--- Available data ---
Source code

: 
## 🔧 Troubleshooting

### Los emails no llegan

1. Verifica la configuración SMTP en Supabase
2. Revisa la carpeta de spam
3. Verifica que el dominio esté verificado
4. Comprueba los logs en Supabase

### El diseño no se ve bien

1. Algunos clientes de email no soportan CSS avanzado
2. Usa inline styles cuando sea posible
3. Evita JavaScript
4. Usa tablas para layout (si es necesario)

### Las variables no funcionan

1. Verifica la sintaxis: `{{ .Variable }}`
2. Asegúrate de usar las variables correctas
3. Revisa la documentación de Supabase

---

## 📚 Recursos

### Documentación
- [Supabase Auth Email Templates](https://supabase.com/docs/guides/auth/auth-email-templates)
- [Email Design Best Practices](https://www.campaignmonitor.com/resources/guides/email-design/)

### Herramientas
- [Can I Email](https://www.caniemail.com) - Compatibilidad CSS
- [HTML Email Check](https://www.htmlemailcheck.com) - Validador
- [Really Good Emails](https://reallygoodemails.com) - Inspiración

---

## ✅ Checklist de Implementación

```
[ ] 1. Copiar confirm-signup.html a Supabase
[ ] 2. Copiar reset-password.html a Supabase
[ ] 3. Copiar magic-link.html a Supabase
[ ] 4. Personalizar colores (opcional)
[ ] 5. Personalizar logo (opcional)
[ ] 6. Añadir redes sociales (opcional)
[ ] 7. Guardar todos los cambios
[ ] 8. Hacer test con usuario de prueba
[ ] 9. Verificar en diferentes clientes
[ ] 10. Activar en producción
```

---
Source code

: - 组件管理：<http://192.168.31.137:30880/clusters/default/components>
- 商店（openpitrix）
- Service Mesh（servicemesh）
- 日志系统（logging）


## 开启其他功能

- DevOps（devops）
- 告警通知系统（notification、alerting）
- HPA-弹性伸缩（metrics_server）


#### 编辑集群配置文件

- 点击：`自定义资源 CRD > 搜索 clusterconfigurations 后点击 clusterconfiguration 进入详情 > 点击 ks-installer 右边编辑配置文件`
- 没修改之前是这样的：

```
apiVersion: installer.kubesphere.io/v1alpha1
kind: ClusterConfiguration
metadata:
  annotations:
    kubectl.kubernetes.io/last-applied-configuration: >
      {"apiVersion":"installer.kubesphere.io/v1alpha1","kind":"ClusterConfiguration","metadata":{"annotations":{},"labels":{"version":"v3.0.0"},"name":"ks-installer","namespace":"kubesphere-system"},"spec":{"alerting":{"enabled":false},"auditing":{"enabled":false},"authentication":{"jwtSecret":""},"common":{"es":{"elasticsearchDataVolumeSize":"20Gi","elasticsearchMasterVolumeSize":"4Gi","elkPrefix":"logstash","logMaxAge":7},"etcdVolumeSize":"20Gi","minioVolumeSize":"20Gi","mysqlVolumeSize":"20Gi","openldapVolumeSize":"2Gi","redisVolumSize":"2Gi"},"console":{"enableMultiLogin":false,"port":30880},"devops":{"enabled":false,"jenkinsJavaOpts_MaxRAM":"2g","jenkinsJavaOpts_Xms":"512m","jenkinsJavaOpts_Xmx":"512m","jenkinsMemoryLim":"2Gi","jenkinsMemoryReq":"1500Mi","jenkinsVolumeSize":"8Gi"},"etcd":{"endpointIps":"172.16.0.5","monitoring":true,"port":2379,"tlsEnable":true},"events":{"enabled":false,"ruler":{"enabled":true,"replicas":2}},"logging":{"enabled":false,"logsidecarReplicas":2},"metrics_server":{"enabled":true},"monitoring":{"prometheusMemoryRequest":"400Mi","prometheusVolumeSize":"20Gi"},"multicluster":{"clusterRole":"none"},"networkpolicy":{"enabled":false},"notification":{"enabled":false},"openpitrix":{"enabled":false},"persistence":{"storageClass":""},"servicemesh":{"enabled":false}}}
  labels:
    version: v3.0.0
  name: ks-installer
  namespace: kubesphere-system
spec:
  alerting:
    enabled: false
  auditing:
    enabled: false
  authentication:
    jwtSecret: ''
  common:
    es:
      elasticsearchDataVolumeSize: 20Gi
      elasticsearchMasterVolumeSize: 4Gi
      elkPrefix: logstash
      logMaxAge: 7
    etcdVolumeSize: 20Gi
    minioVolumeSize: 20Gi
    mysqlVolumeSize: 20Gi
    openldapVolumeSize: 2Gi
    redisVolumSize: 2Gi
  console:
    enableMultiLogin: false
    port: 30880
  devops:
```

--- Exercise requirements ---
Only lines holding the word "Revisa" belong in the answer; copy all of them from the records.

--- The completed task ---
2. Revisa la carpeta de spam
3. Revisa la documentación de Supabase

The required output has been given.